DOCUMENT SEGMENT:
'''

Sub-theme 52: Organizational Storytelling Activism: Using Praxes of Storytelling to Enable Diversity and Equity

Convenors:
David M. Boje
Aalborg University, Denmark
Rohny Saylors
Washington State University, USA
Ann Starbæk Bager
University of Southern Denmark, Denmark

Call for Papers


Inclusive storytelling is a research praxis. “Sociological praxis seeks to identify dominant narratives and to change them in a practical, useful way” (Rosile et al., 2013: 562). In this mode of inquiry, “the researcher problematizes dominant ideology threads of the storytelling” using Marxist, Critical Theory, & Postructuralism to deconstruct the monologic tendencies in change/development models. The goal of inclusive storytelling is ethno-theoretical, specifically to find the qualitative basis of theoretical knowledge that upholds systems of exclusion and inequity. Given the epistemological and axiological commitments of many organizational scholars, organizational scholars have an opportunity to overcome the elitist ways of being when encountering the lived experiences of those who experience the everyday suffering of exclusion and inequity – inclusive storytelling helps avoid alienating lived experiences by breaking through abstract categories.
 
With this sub-theme, we want to encourage research that denies the legitimacy of organizational theorizing when it treats inclusivity and equity as abstract sociological categories rather than lived experiences. The aim is to develop the necessary theoretical and empirical groundwork around the lived experiences of those who suffer from being excluded and inequitably treated to enable truly inclusive organizational theorizing. Here we align with discourse scholars that zoom-in-and-out between diverse organizational discursive layers starting from the practice and small discursive level and from there zoom out and put the local research findings into perspective according to broader organizational and societal Discourses (Starbæk Bager, 2016; Starbæk Bager & Mølholm, 2019; Starbæk Bager et al., 2020; Grant & Iedema, 2005; Nicolini, 2009, 2016). We call for work that challenges organizationally crystallized ways of saying and doing things and reveals the socio material and political practices that such activities are embedded in (discourse activism: Starbæk Bager & Mølholm, 2020, Starbæk Bager & McClellan, 2020; reflexivity in action: Cunliffe, 2003; Cunliffe & Coupland, 2011; and Butler’s reflexive undoing). This works together with a reclamation of practices in theorizing on organizational matters (Starbæk Bager, 2016; Nicolini, 2009). Another important element of inclusion is a post-humanist understanding of exclusion and inequity. Taking the planet itself as valuable in and of itself and taking extinction level events as the tragic death of a billion-year evolutionary line, we see that inclusion must include more than human interest. Specifically, recent historical research (Genoe McLaren et al., 2015) has sought a praxis future that moves beyond humanistic history (Boje & Saylors, 2015: 203).

'''

EXTRACTED MATERIAL:
'''

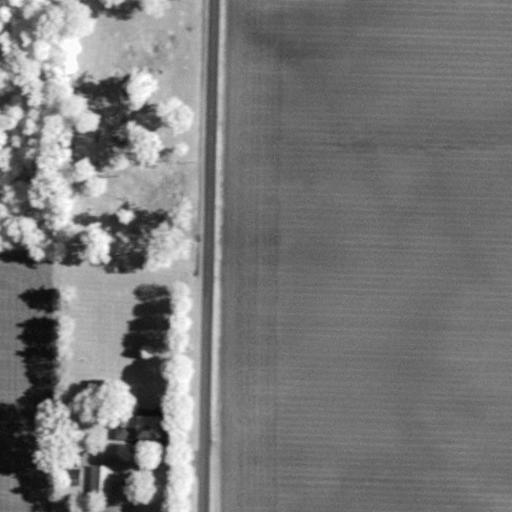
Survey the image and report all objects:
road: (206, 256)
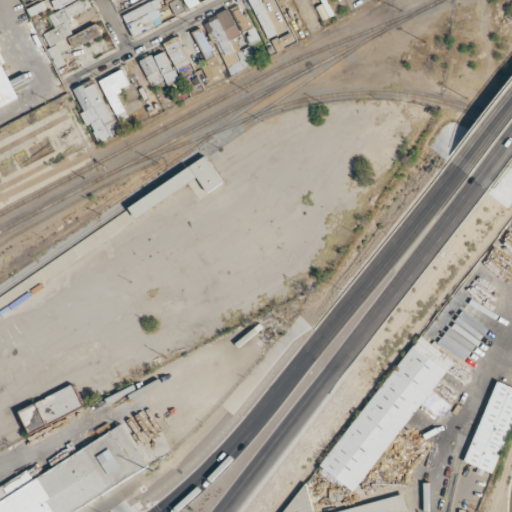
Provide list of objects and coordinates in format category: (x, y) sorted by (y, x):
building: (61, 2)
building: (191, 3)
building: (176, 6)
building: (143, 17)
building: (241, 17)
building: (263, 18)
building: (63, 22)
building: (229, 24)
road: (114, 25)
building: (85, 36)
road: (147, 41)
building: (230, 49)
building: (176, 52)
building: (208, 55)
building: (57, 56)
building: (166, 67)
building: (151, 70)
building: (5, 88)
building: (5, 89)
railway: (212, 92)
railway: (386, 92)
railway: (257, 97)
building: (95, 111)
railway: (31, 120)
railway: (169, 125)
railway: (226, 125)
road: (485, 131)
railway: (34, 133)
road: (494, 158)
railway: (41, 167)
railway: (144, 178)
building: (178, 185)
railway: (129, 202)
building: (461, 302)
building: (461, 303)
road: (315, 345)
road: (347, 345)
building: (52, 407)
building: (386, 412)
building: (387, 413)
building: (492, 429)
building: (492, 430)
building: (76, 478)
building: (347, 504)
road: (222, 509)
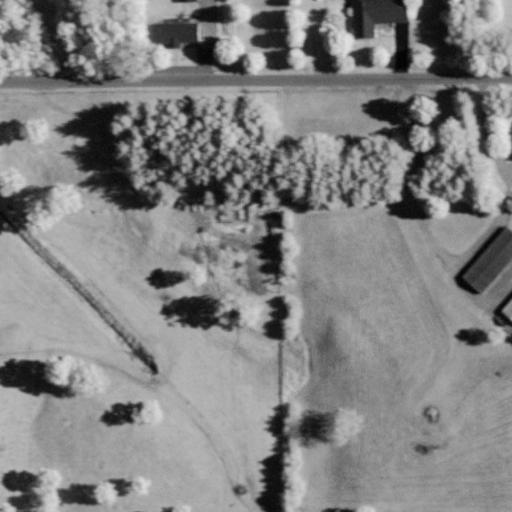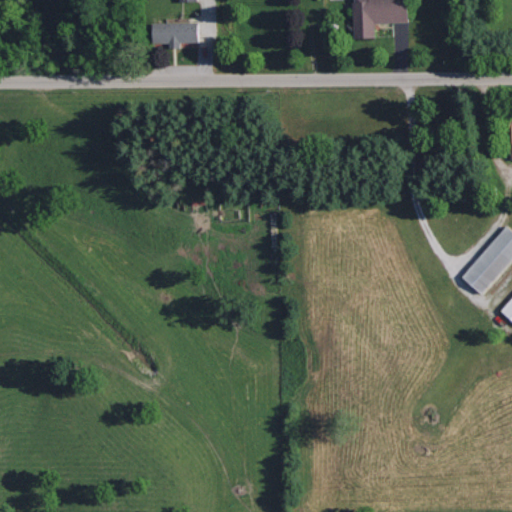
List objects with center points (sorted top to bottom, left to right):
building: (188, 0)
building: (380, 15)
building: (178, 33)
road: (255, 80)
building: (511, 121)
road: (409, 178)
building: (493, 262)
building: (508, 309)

'''
'''

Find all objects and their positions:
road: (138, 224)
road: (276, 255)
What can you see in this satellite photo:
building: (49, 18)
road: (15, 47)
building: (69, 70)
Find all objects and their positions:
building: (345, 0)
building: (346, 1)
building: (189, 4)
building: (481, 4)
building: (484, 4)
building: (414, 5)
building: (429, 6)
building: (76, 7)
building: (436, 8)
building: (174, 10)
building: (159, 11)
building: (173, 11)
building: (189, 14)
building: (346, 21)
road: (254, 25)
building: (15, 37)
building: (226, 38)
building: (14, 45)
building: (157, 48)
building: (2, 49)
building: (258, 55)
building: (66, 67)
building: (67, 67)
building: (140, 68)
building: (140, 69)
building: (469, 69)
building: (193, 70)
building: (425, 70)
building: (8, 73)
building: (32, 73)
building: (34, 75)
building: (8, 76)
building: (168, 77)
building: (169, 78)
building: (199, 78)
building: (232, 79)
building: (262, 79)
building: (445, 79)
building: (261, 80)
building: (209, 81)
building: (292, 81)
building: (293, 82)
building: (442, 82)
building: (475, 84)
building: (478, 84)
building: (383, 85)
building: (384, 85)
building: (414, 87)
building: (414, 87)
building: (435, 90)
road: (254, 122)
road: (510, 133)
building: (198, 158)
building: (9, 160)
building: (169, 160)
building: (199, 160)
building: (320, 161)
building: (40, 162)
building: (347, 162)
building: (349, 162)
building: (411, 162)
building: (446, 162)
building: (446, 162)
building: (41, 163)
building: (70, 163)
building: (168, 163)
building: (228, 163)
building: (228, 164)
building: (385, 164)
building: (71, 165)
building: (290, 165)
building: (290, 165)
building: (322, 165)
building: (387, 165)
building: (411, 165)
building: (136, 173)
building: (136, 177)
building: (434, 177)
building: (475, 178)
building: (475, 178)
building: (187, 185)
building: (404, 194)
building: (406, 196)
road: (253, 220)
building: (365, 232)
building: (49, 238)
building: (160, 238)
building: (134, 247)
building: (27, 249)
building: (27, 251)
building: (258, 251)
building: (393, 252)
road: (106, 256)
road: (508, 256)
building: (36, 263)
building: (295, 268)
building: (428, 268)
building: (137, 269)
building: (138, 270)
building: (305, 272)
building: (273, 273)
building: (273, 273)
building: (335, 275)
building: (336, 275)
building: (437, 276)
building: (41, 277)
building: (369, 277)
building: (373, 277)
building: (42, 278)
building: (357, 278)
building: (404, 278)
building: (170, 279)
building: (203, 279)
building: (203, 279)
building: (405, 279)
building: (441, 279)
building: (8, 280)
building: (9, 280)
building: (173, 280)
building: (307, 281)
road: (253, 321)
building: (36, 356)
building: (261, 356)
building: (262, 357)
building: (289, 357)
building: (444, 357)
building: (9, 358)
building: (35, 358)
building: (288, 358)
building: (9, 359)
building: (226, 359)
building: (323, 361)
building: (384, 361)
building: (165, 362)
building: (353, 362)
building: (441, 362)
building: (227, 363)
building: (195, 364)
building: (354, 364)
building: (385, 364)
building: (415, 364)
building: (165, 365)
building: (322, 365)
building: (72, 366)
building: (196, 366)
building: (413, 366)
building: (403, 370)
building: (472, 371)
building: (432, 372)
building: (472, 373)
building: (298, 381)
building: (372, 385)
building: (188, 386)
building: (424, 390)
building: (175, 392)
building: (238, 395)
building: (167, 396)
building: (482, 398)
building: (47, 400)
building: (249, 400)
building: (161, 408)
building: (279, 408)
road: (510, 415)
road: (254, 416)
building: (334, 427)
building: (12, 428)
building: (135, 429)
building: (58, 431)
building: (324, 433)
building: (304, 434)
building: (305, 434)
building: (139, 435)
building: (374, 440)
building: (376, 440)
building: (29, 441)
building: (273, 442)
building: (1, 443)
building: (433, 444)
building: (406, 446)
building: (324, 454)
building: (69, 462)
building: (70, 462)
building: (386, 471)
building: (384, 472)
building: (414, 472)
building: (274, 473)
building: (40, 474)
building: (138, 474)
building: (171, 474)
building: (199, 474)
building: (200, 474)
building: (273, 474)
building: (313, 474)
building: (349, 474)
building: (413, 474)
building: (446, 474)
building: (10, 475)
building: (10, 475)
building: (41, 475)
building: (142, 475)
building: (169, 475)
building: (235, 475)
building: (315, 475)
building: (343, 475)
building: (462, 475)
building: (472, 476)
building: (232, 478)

'''
'''

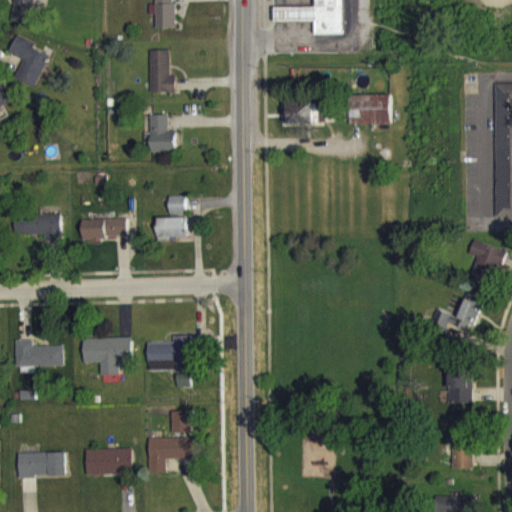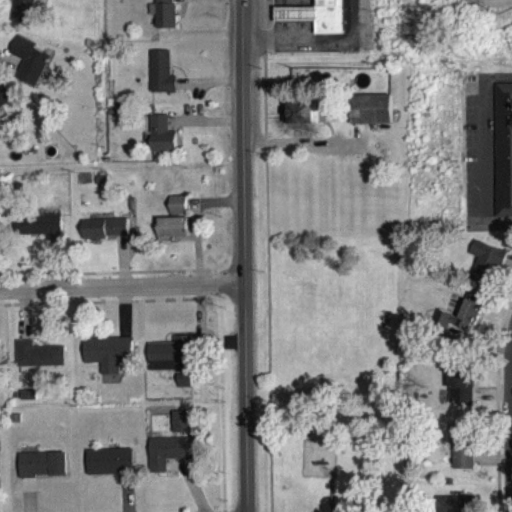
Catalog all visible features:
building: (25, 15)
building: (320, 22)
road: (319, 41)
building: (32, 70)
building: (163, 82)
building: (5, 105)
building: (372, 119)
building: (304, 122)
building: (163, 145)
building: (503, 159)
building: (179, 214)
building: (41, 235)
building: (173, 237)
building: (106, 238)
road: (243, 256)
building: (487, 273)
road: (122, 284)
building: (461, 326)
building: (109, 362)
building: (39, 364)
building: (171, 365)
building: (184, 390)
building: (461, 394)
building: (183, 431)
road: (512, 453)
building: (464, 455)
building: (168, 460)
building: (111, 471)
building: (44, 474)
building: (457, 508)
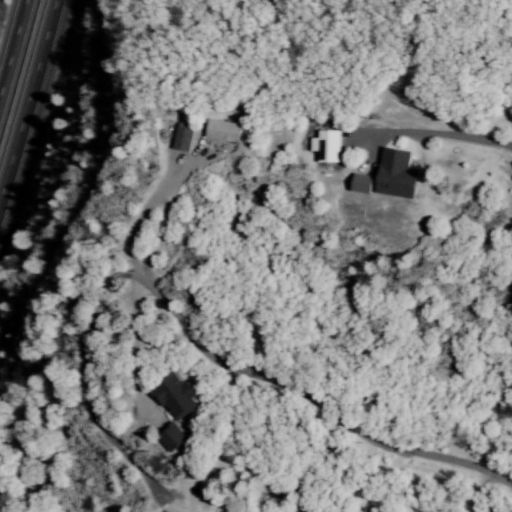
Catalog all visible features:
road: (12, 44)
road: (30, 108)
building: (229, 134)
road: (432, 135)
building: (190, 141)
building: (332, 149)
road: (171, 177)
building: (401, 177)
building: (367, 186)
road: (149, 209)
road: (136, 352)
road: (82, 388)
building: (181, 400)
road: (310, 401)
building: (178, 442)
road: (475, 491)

'''

Can you resume the storytelling activism call for papers, starting right after its final sentence?

We aim to encourage research on inclusive storytelling that includes researchers themselves as part of the rebellion against powers that are driving global society through poverty, pestilence, and the plundering of our futures. Initially, “storytelling” was used in a narrow way to explore the ways people engage in narrative-telling within organizations (Gabriel, 2000). More recent research has proffered storytelling theory as an embodied, emotional, elaboration of the cognitivist perspective that communication is constitutive of organizations (Starbæk Bager, 2019; Wolff Lundholt & Boje, 2018). Thus, inclusive storytelling can be enabled by studies of inclusivity in sensemaking (Weick, 2012), enchantment (Ganzin et al., 2020), power and subjectivity (Jørgensen, 2017), history-telling (Boje et al., 2016; Suddaby et al., 2019), dialogic practices and discursive openings (Starbæk Bager & McClellan, 2020) and through participatory reflexive and change-oriented work with organizational narrative-small-story dynamics (Starbæk Bager & Lundholdt, 2020). Seen from such perspectives, inclusive storytelling reaches beyond Western narratives and can include colonially excluded voices which proffer indigenous ways of knowing (Banerjee & Linstead, 2004; Banerjee & Tedmanson, 2010; Cajete, 2015; Hoskins & Jones, 2017; Pepion, 2016; Rosile, 2016; Sullivan TwoTrees & Kolan, 2016).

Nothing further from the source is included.